Data records Start Marker
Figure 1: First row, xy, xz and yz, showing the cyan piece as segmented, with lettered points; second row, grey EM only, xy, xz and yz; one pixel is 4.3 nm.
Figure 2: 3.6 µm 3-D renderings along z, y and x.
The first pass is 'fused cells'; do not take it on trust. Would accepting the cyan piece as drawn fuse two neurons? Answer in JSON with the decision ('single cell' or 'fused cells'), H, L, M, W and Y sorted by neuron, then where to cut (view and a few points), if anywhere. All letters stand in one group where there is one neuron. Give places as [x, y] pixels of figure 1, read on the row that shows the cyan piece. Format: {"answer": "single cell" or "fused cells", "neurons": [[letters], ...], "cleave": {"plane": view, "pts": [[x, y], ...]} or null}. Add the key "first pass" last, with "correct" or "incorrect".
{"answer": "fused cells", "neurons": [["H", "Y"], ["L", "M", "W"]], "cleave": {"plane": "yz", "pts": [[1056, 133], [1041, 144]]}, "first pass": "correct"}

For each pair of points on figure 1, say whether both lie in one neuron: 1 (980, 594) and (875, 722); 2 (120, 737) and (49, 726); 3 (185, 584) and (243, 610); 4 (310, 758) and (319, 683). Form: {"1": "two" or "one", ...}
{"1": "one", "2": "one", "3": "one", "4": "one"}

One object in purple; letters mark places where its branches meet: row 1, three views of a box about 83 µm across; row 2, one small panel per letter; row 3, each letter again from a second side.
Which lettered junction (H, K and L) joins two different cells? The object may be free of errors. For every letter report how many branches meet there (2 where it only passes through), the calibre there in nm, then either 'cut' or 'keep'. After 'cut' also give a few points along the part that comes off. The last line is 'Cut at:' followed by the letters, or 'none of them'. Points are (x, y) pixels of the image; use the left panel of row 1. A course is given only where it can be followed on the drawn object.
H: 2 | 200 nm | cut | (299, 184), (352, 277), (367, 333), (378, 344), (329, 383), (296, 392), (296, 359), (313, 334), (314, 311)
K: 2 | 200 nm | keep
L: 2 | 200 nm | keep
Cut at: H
Data records End Marker
Data records Start Marker
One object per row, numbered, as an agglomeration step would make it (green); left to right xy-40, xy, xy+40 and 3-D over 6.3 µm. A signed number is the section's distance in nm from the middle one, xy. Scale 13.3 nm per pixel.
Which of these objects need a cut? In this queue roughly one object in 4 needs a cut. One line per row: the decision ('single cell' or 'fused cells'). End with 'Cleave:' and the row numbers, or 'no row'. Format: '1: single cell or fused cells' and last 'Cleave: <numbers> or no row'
Data records End Marker
Your task
Looking at the records above, return exactly the lines from the line with "Figure 1: First" to the line with "Figure 2: 3.6", both ends included.

Answer to this problem
Figure 1: First row, xy, xz and yz, showing the cyan piece as segmented, with lettered points; second row, grey EM only, xy, xz and yz; one pixel is 4.3 nm.
Figure 2: 3.6 µm 3-D renderings along z, y and x.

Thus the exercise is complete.